Opened an issue here:

github.com/yjs/y-indexeddb

Doc grows without any changes

opened 11:08PM - 12 Jun 23 UTC

raineorshine

bug

**Checklist** * [x] Are you reporting a bug? Use github issues for bug report…s and feature requests. For general questions, please use https://discuss.yjs.dev/ * [x] Try to report your issue in the correct repository. Yjs consists of many modules. When in doubt, report it to https://github.com/yjs/yjs/issues/ **Describe the bug** The size of the object store grows every time the page is refreshed. This occurs because the doc is encoded as an update and appended to the object store every time `IndexeddbPersistence` is instantiated. The db is compacted after reaching the `PREFERRED_TRIM_SIZE` whenever an update is stored. However, this assumes 1) a small number of Docs, and 2) Docs will be modified. **While reasonable on the surface, neither of these assumptions hold in all cases.** I currently instantiate thousands of Docs for an offline-first graph database built on YJS. Many hundreds are instantiated and destroyed dynamically as the user navigates the graph, and some may never be modified. **To Reproduce** Minimal example: https://codesandbox.io/p/sandbox/pedantic-euler-jje92f?file=%2Fsrc%2FApp.tsx%3A1%2C1-2%2C1 Notice that no modifications are made to the Doc, yet it grows in size. **Expected behavior** The persisted Doc should not grow indefinitely when no changes are made. **Environment Information** - Browser: Chrome - Yjs: v13.6.2 - y-indexeddb: v9.0.11 **Additional context** I can see that the behavior was introduced in [this commit](https://github.com/yjs/y-indexeddb/commit/217fd6da1ed12b300eba647db247af4ac1257cf2). ~One possible solution is adding the condition `if (updates.length === 0)` to `beforeApplyUpdatesCallback`, as it seems to only be needed on a new Doc. That stops the infinite growth, and the tests pass, however I don't know the full implications of this change.

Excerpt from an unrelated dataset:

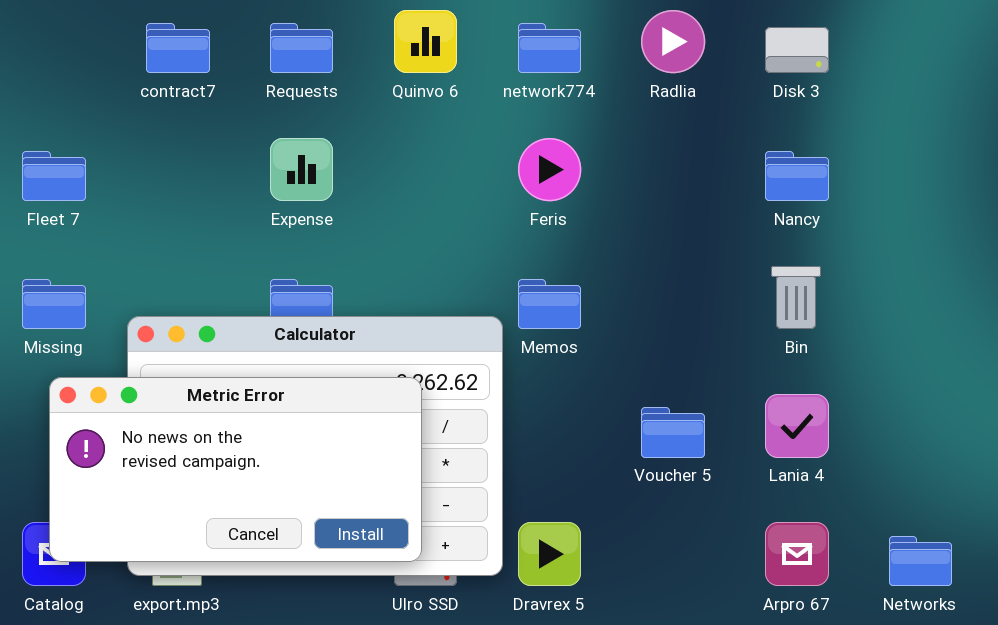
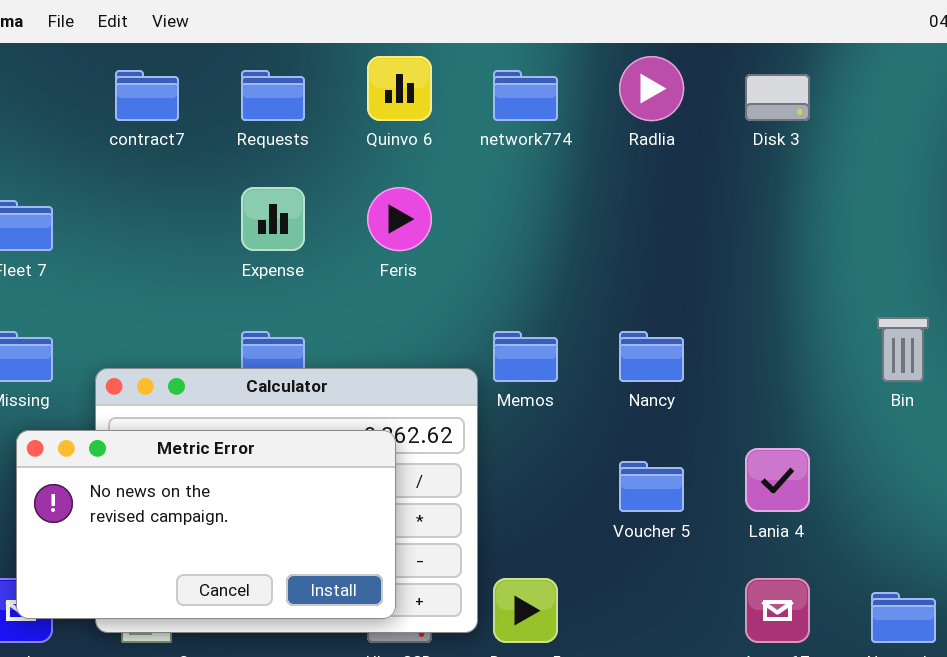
Feris: [518,138,581,201] -> [367,187,432,251], moved
Nancy: [765,151,829,201] -> [619,331,684,382], moved
Bin: [771,266,821,329] -> [877,317,929,382], moved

If `beforeApplyUpdatesCallback` needs to be invoked in other cases that are not covered by the tests that would be important to know.~ Is there a condition that detects when `beforeApplyUpdatesCallback` does not need to be called? I have tried skipping it when the Doc is empty, but that does not work.

joshuafontany · June 26, 2023, 2:22am

@raine Thanks for filing an actual bug!

If it is a problem with how the y-indexeddb is constructed, I wonder if we could compare the state of the current doc with a doc created from all of the states already in the store, and store the new state only if there is a difference. Might be a few ms on construction, but would avoid this memory leak.

raine · June 26, 2023, 3:14pm

I actually think it may be simpler than that. I’m currently testing a small change that skips empty updates, and it is working well so far: do not save empty updates - fixes #31 · raineorshine/y-indexeddb@5e0917e · GitHub

I’d love to get some help testing this before submitting a PR, to marke sure there are no regressions. To test, replace the y-indexeddb dependency in your package.json with the following: "y-indexeddb": "https://github.com/raineorshine/y-indexeddb#empty-update"

raine · July 18, 2023, 9:00pm

I did some more testing and discovered that a simple check for empty updates is not enough when there are multiple providers. The empty update is prevented when the first provider syncs, but then the second provider causes a new, redundant db entry. This grows continuously as originally observed.

I tried many attempts to detect when an update is redundant by comparing binary updates or state vectors, but it always resulted in either false positives or regressions.

I have resorted to a more brute force approach of triggering a database compaction on the initial sync. You can do this by setting PREFERRED_TRIM_SIZE = 0, or calling a debounced storeUpdate(this, true) after the initial sync. Here is an example of the latter approach, which I am currently using:

So far this works with any number of providers, and there is no visible performance impact with hundreds of Docs.

MentalGear · February 17, 2024, 3:55pm

Has this fix ever been merged?

raine · February 17, 2024, 10:56pm

No, a PR was never created because this change comes with a performance cost and I wasn’t entirely sure it would be the correct default behavior.